#### The task:
Can you copy out all of the entries below line for line, with every word and letter unchanged?

··· Entries supplied

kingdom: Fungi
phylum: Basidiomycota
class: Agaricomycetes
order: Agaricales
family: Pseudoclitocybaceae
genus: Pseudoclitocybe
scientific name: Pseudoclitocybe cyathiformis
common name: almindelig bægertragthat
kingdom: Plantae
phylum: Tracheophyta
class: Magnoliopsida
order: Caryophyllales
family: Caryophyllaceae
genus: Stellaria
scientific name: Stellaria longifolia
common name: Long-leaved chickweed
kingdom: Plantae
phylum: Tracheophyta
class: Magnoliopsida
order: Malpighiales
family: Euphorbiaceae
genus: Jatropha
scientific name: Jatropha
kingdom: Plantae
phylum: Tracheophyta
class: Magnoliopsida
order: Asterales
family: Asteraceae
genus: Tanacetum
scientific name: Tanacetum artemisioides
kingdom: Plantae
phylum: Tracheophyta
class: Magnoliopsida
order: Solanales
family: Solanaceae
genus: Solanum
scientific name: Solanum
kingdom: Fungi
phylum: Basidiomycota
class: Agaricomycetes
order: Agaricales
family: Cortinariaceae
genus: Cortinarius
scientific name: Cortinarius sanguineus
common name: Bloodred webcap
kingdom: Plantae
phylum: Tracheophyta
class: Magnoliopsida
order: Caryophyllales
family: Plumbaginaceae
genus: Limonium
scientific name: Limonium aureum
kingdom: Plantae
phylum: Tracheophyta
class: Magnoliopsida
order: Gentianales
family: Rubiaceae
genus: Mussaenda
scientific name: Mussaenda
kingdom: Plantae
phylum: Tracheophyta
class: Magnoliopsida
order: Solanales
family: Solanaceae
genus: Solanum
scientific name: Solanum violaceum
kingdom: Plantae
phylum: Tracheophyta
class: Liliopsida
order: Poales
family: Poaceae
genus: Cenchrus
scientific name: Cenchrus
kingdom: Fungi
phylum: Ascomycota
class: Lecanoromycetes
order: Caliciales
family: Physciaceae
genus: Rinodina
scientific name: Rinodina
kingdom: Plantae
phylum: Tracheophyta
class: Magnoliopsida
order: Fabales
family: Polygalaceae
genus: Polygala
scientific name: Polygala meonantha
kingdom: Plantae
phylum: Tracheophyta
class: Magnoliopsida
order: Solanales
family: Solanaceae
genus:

······

#### Reply:
kingdom: Fungi
phylum: Basidiomycota
class: Agaricomycetes
order: Agaricales
family: Pseudoclitocybaceae
genus: Pseudoclitocybe
scientific name: Pseudoclitocybe cyathiformis
common name: almindelig bægertragthat
kingdom: Plantae
phylum: Tracheophyta
class: Magnoliopsida
order: Caryophyllales
family: Caryophyllaceae
genus: Stellaria
scientific name: Stellaria longifolia
common name: Long-leaved chickweed
kingdom: Plantae
phylum: Tracheophyta
class: Magnoliopsida
order: Malpighiales
family: Euphorbiaceae
genus: Jatropha
scientific name: Jatropha
kingdom: Plantae
phylum: Tracheophyta
class: Magnoliopsida
order: Asterales
family: Asteraceae
genus: Tanacetum
scientific name: Tanacetum artemisioides
kingdom: Plantae
phylum: Tracheophyta
class: Magnoliopsida
order: Solanales
family: Solanaceae
genus: Solanum
scientific name: Solanum
kingdom: Fungi
phylum: Basidiomycota
class: Agaricomycetes
order: Agaricales
family: Cortinariaceae
genus: Cortinarius
scientific name: Cortinarius sanguineus
common name: Bloodred webcap
kingdom: Plantae
phylum: Tracheophyta
class: Magnoliopsida
order: Caryophyllales
family: Plumbaginaceae
genus: Limonium
scientific name: Limonium aureum
kingdom: Plantae
phylum: Tracheophyta
class: Magnoliopsida
order: Gentianales
family: Rubiaceae
genus: Mussaenda
scientific name: Mussaenda
kingdom: Plantae
phylum: Tracheophyta
class: Magnoliopsida
order: Solanales
family: Solanaceae
genus: Solanum
scientific name: Solanum violaceum
kingdom: Plantae
phylum: Tracheophyta
class: Liliopsida
order: Poales
family: Poaceae
genus: Cenchrus
scientific name: Cenchrus
kingdom: Fungi
phylum: Ascomycota
class: Lecanoromycetes
order: Caliciales
family: Physciaceae
genus: Rinodina
scientific name: Rinodina
kingdom: Plantae
phylum: Tracheophyta
class: Magnoliopsida
order: Fabales
family: Polygalaceae
genus: Polygala
scientific name: Polygala meonantha
kingdom: Plantae
phylum: Tracheophyta
class: Magnoliopsida
order: Solanales
family: Solanaceae
genus:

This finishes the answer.